The sculptures in Weathering represent in part figures in Wang’s life—nail salon workers, restaurant cooks, deliverymen, drivers, and friends, among others. Forms recall animals and sculptural fragments of ancient statuary of colossal gods and phantasmagoric creatures while also citing readymade discoveries such as a crumbling cement monolith, garnished with two red apples, underneath the Queensboro Bridge. Wang likewise references the early stone work of Constantin Brancusi; the stainless-steel, bas-relief sculpture News (1938–40) by Isamu Noguchi on the façade of the Rockefeller Center; in addition to German academic figurative sculpture and state-sponsored monuments from an earlier era of the Chinese Communist Party.
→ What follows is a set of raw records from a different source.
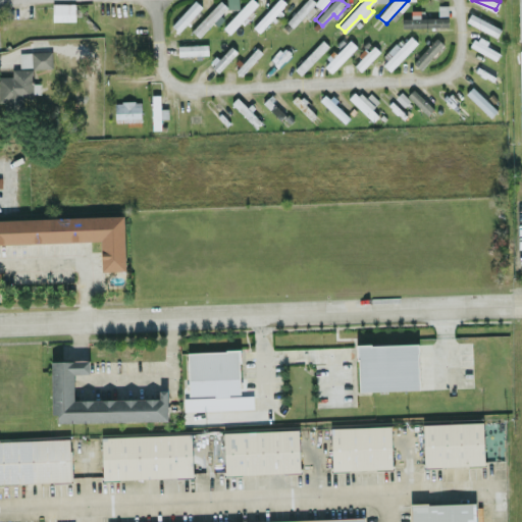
[(74,2),(52,3),(52,20),(74,20),(74,2)]
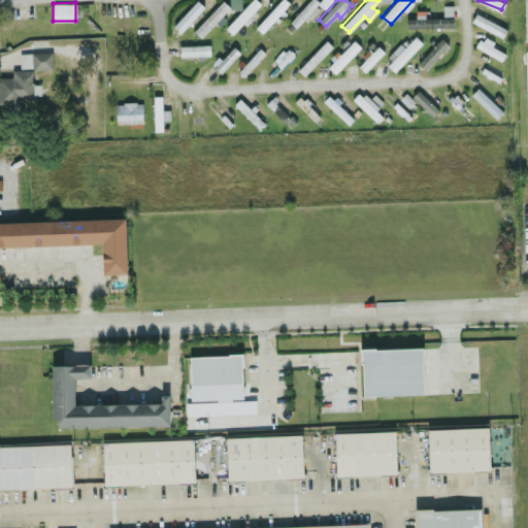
[(454,27),(454,15),(416,15),(416,18),(407,18),(407,28),(454,27)]
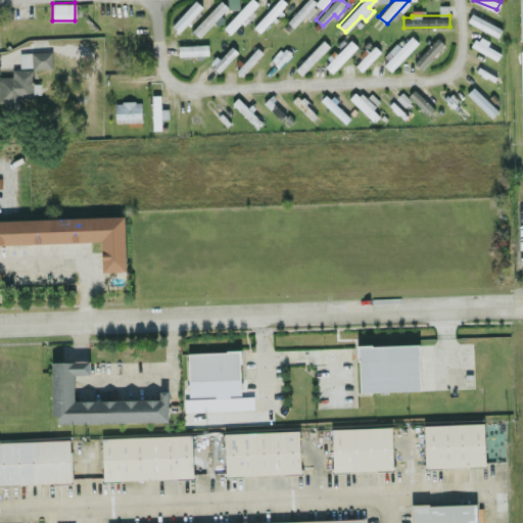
[(383,63),(390,70),(418,41),(411,35),(383,63)]
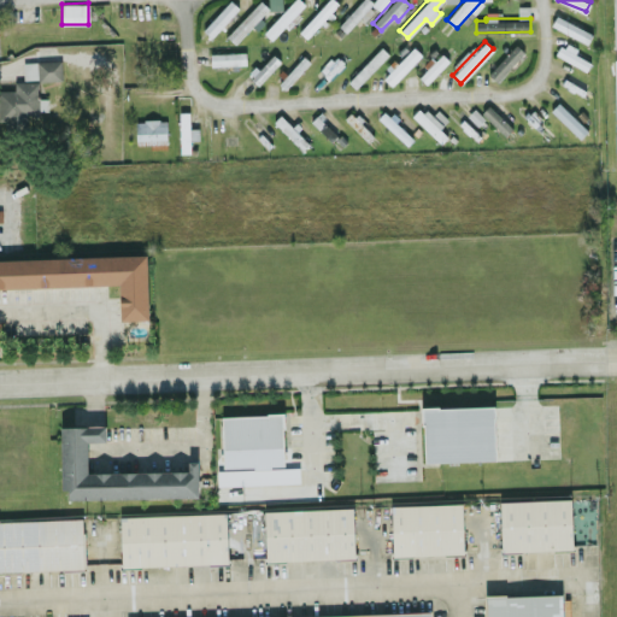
[(524,51),(516,43),(488,72),(497,81),(524,51)]
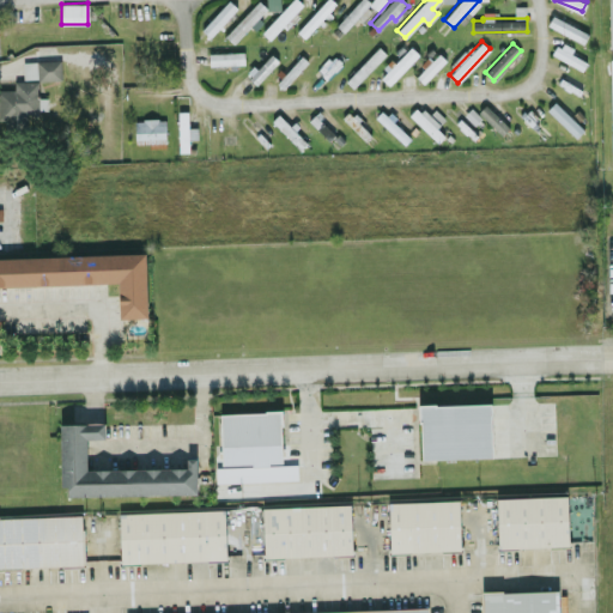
[(384,53),(378,46),(346,80),(353,86),(384,53)]
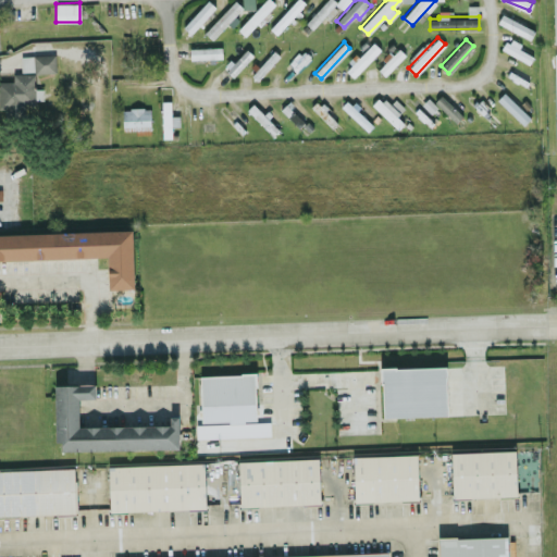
[(346,70),(354,76),(380,48),(372,41),(346,70)]
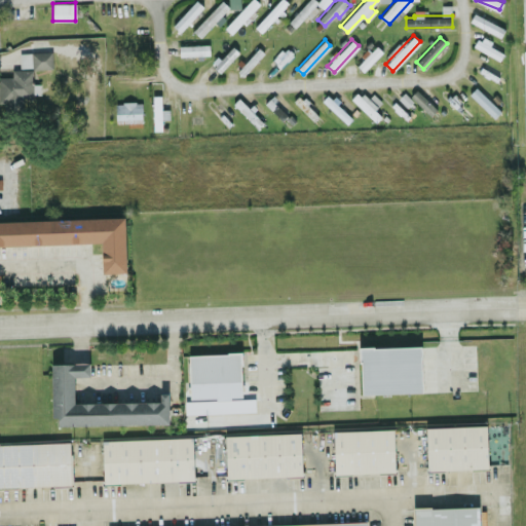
[(382,50),(374,43),(355,64),(364,71),(382,50)]
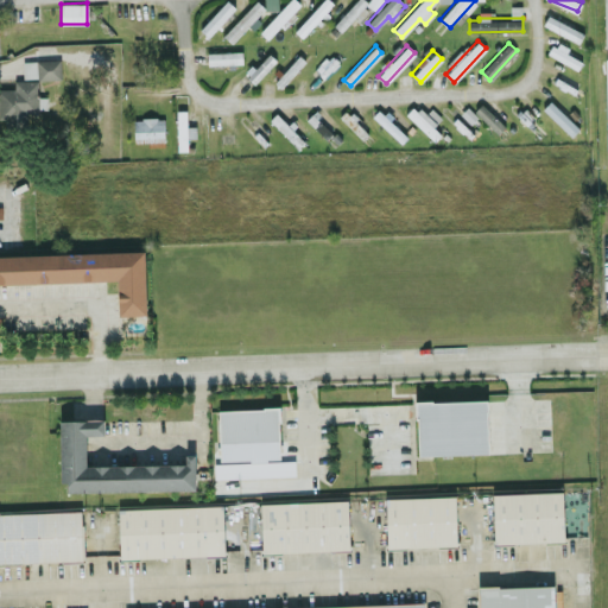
[(23,59),(23,78),(61,77),(61,59),(23,59)]
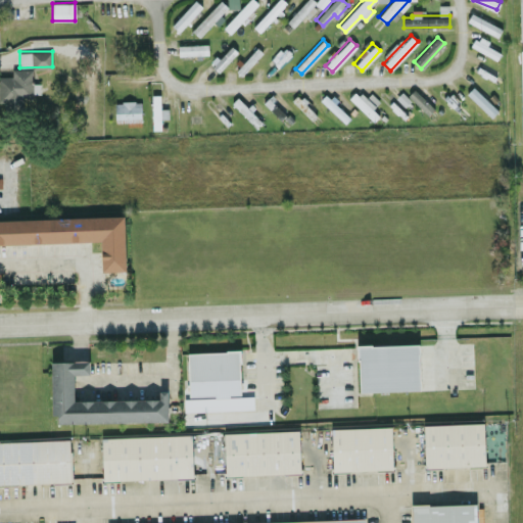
[(0,67),(0,109),(31,108),(31,93),(40,93),(40,82),(33,82),(33,68),(0,67)]
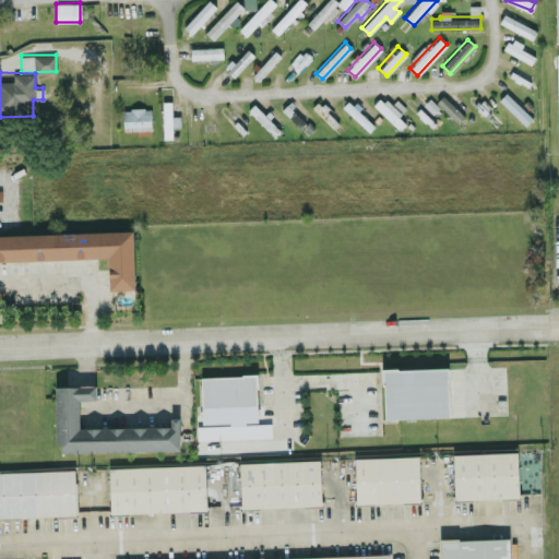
[(532,118),(507,92),(499,98),(524,125),(532,118)]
Wang’s forms eschew austerity; the sculptures unify raw stone, found objects, and traditional materials associated with luxury. A thin sheet of oxidized, iridescent metal lines a gaping mouth carved in milky alabaster. Irregularly shaped pearls appear as flying seagulls. A form with pig trotter toenails clutches a gray pigeon feather. Placed on discrete plinths, sculptures confer with each other in an expansive formation that echoes the Big Dipper. In a related poem authored by Wang, he refers to the asterism as “a fingerprint on the sky,” reflected in the exhibition, from below. Invoking the Orion correlation theory, which claims the pyramids of Giza were constructed to align with the constellation, Wang establishes his own tender cosmology illuminated by abstracted mirrors and reflections, assimilating the looking glasses of contemporary life as well as more primordial surfaces—the smartphone screen, windows, and bodies of water—the gleaming luster of his sculptures alluding to that transparency. In a period of precarious coexistence, the artist seeks to extend the boundless capacities of hope and a foundational return to oneself.